The stalkerware detector we built runs on every ARK user's device for free. It checks for known spyware signatures, looks at permission patterns that correlate with monitoring apps, and flags suspicious system integrations. One-tap remediation links let users isolate or remove suspicious apps immediately. We made it free because access to safety shouldn't depend on whether someone can afford a subscription.

Why this sits at the centre of ARK

Our security credit score isn't really about credit, the way a bank uses the term. It's about agency. It's about knowing where you stand and what you can do about it. The score factors in device settings, app permissions, network leaks, and now stalkerware risk. It's 0 to 100 because that scale is simple. Everyone understands a score that low. It's alarming when it should be.

But stalkerware detection mattered enough to us that we built it into the free tier, alongside a basic permissions check. Everything else - dark-web monitoring, phishing scanners, password health, 2FA audits, breach history via Have I Been Pwned - lives in Shield tier, at £2.99 a month or £29.99 a year. The highest tier, Fortress, adds things like GDPR Autopilot (automated data-subject requests to brokers and services) and SDK X-Ray (showing you what third-party software development kits are embedded in your apps and what data they're reaching for).

Those features matter. They're built for people 25 to 45 who care about privacy, who've been in breaches, who manage security for family devices or small teams. But stalkerware detection felt different. It felt foundational. If you can't feel safe on your own device, nothing else we offer does much good.

What we've learned since launch

We've had users flag legitimate parental control apps, which then turned out to be genuine - parents monitoring their children's devices. We've had others identify apps they genuinely didn't install, which sparked conversations with their support networks about what might have happened. We've also had messages from people who found nothing, which for many was a relief. Just being able to ask the question clearly felt important to them.

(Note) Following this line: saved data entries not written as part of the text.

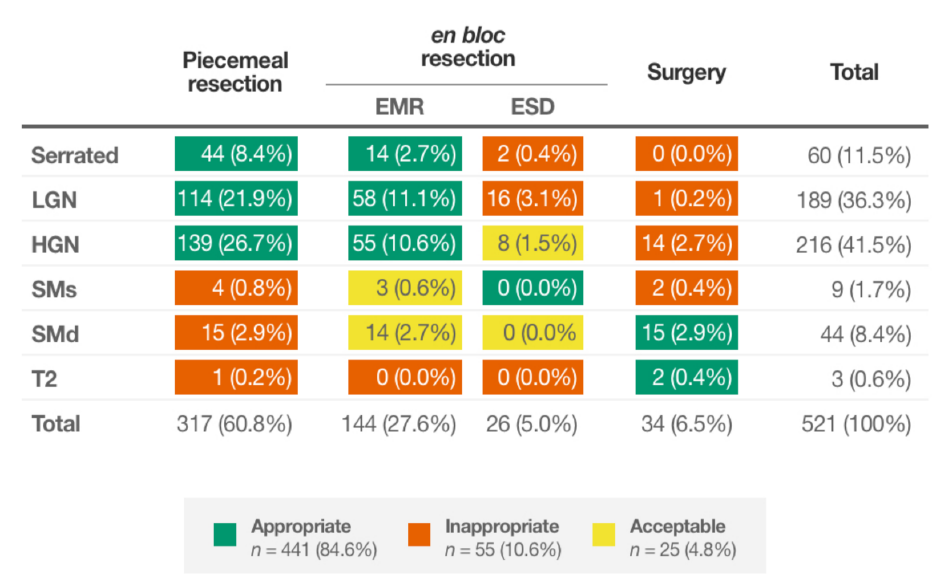
Figure 3. Lesion histology according to the treatment performed in clinical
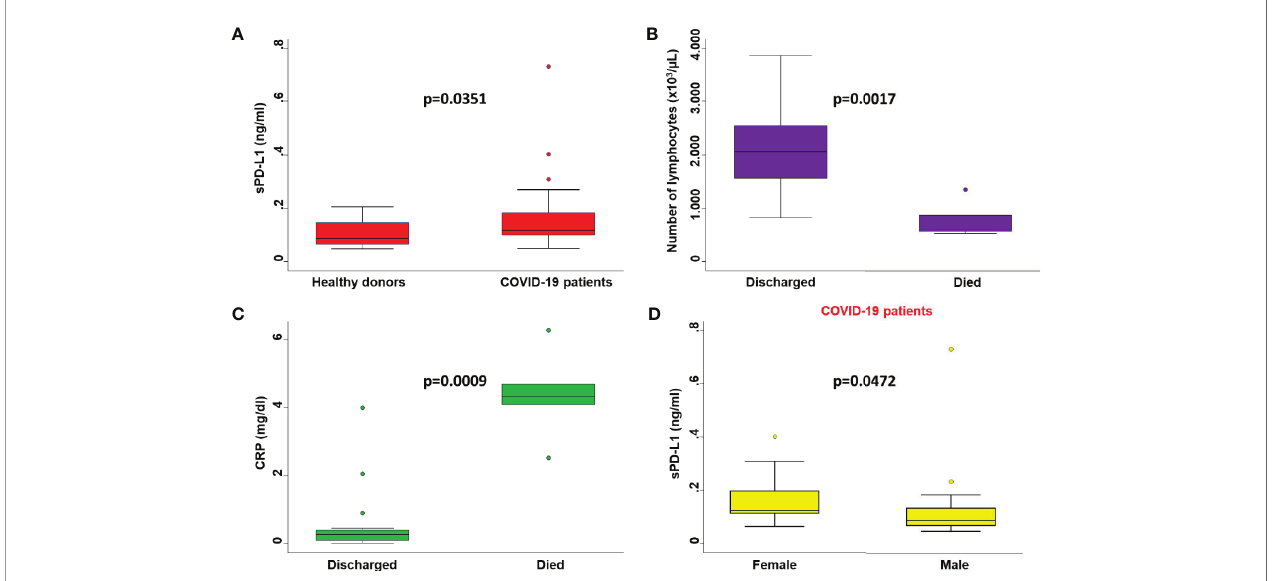
FIGURE 1 | Comparisons between serum levels of biochemical parameters in patients with different clinicopathological characteristics. (A) Serum levels of sPD-L1 in COVID-19 patients were compared with those of healthy donors by Mann-Whitney U test. (B) The number of peripheral lymphocytes in COVID-19 patients who died or were discharged from the hospital were compared by the Mann-Whitney U test. (C) Serum levels of CRP in COVID-19 patients who died or were discharged from the hospital were compared by the Mann-Whitney U test. (D) Serum levels of sPD-L1 in male and female COVID-19 patients were compared by the Mann-Whitney U test. On each box, the central mark is the median, the edges of the box are the 25th and 75th percentiles, the whiskers extend to the most extreme data points not considered outliers, and outliers are plotted individually. p was considered signi fi cant if < 0.05.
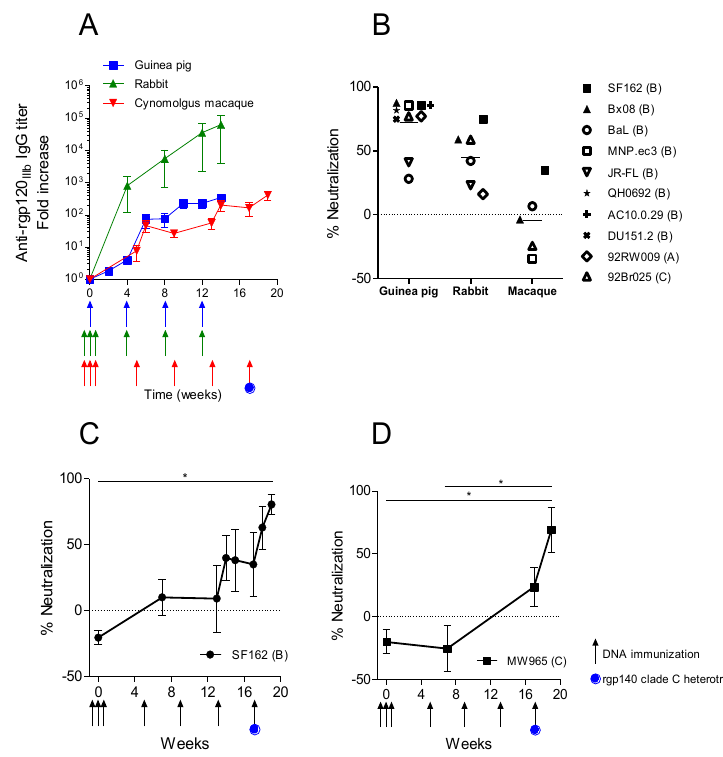
Figure 5. Comparison of immune response in guinea pigs, rabbits and cynomolgus macaques immunized with plasmid DNA encoding syn.gp140 . ( A ) Average IgG response mix against rgp120 in immunized animals (n = 4). Immunization time points are indicated with IIIb arrows. IgG titers in rabbits and guinea pigs were derived from Figure 2A,C. ( B ) Average percent neutralization against pseudotype virus strains of clade A–C, by week 14 rabbit IgG or guinea pig sera and week 17 macaque sera. From rabbit sera, IgG was purified and used in neutralization at one fixed concentration (250 or 400 µg/mL). Sera from guinea pigs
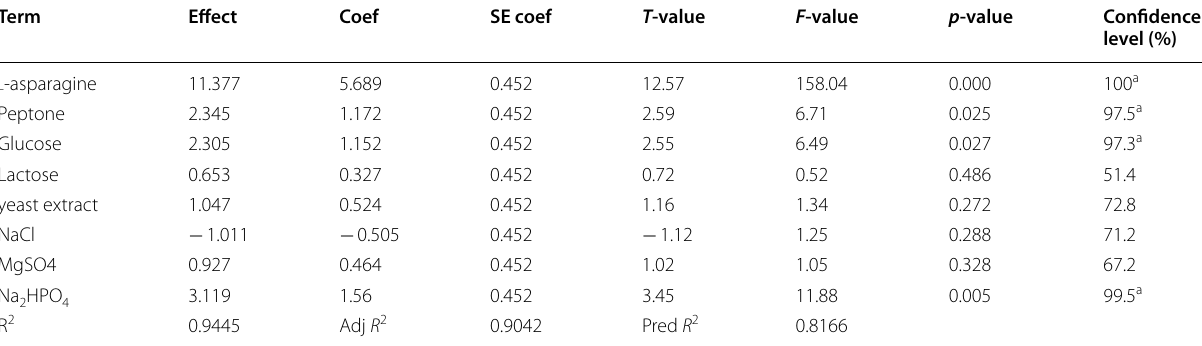
a Statistically significant at 95% confidence level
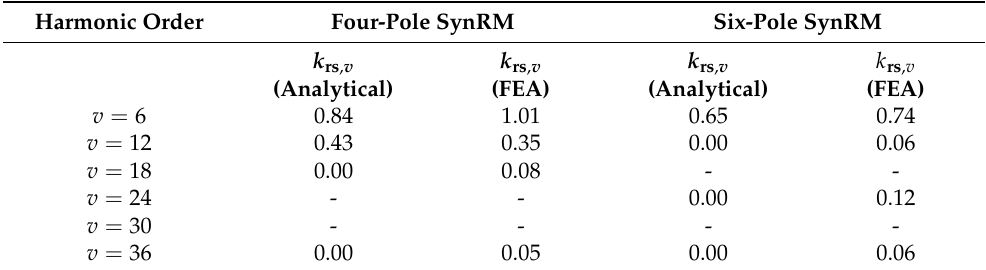
Table 7. Torque ripple harmonic component reduction as a result of three-step skewing. The 3D results are considered, and relevant harmonic components analyzed.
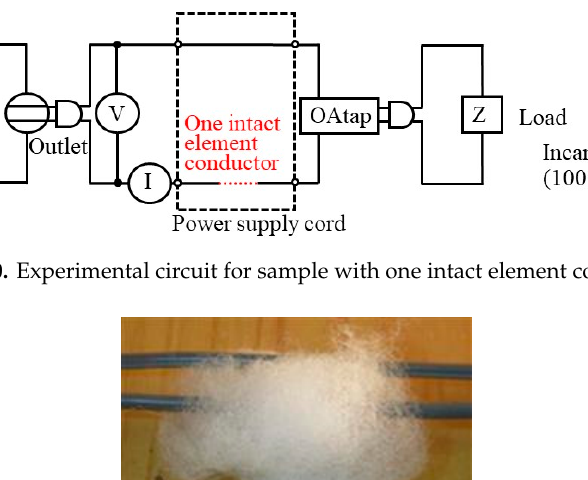
Figure 11. The principal component of the combustibles was dry cotton cut from a cushion: the same material used in the experiments in Chapter II. Energies 2020 , 13 , x FOR PEER REVIEW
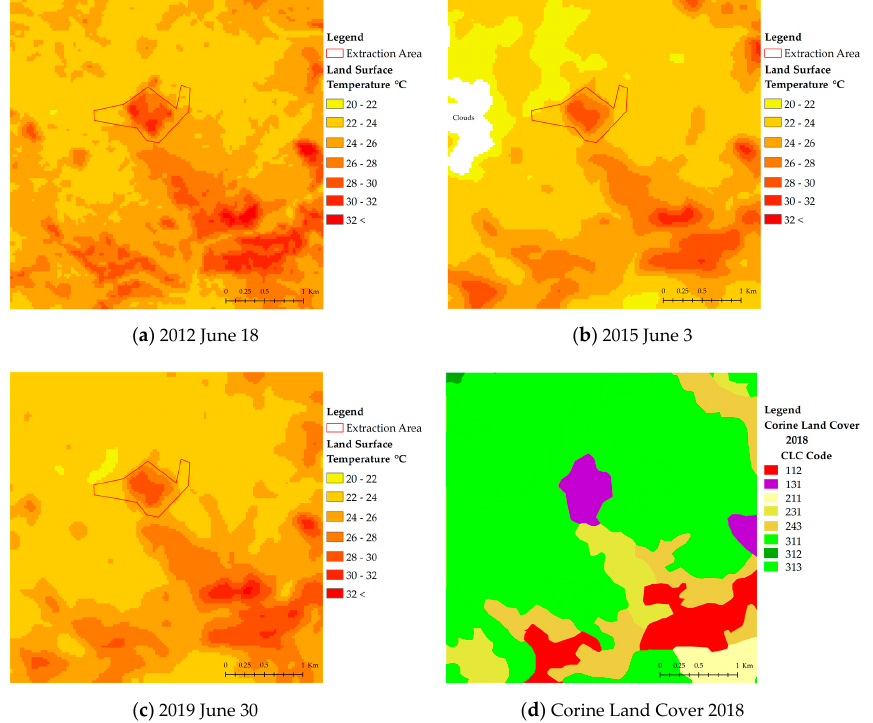
Figure 15. Land Surface Temperature of open-pit mine for years 2012 ( a ), 2015 ( b ), 2019 ( c ), and for Corine Land Cover ( d ). Corine Land Cover ( d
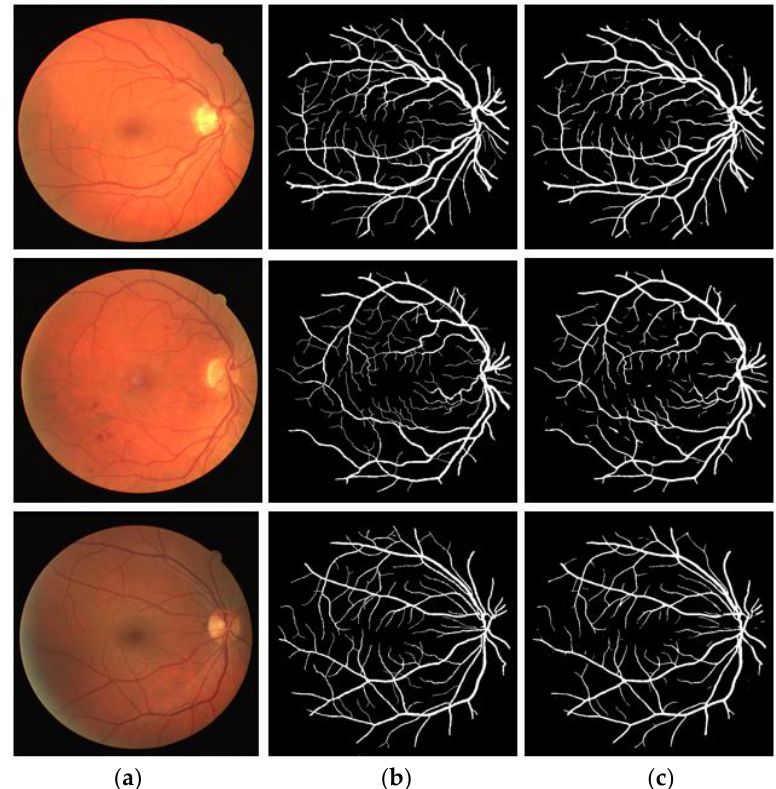
Figure 7. VSUL-Net visual results for the DRIVE dataset: ( a ) original fundus image, ( b ) expert annotation, and ( c ) VSUL-Net predicted mask.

One pattern surprised us: the overlap between users checking for stalkerware and users interested in GDPR Autopilot. People who've experienced control or surveillance often want to know exactly which brokers, advertisers, and services hold their data. They want to request it deleted, on their own terms. Data-broker exposure (in the Fortress tier) now sits alongside stalkerware detection in how people think about privacy. It's not just about what someone malicious might do. It's about what systems legitimately do with your information, and whether you have the tools to say no.

Building without overstepping

There's a line we're careful not to cross. ARK tells you what it finds. It gives you control. It doesn't make decisions for you. We don't block apps without your say-so. We don't phone anyone. We don't make assumptions about intent. A parental control app is parental control app. A phone recovering from a breach has vulnerabilities that need addressing. Your choice what to do.

That's why we put remediation links in your hands rather than behind subscription walls, at least for stalkerware. Why we've been transparent about what our scanners can and can't do. Why we chose SecureStore on iOS and EncryptedSharedPreferences on Android for any PII we store, never plain text. People who are already in situations where their privacy is threatened can't afford to trust tools halfway.

The stalkerware detector came from a specific email, a specific person's vulnerability, and a recognition that we had a responsibility to address it. It's stayed free and it stays central because safety isn't a premium feature.

When you build a tool meant to give people control over their security, the questions shift. It's not just 'Can we detect this threat?' It's 'Who needs to know, and what can they actually do about it?' What security problem sits closest to your own phone right now, and do you know whether you're truly safe?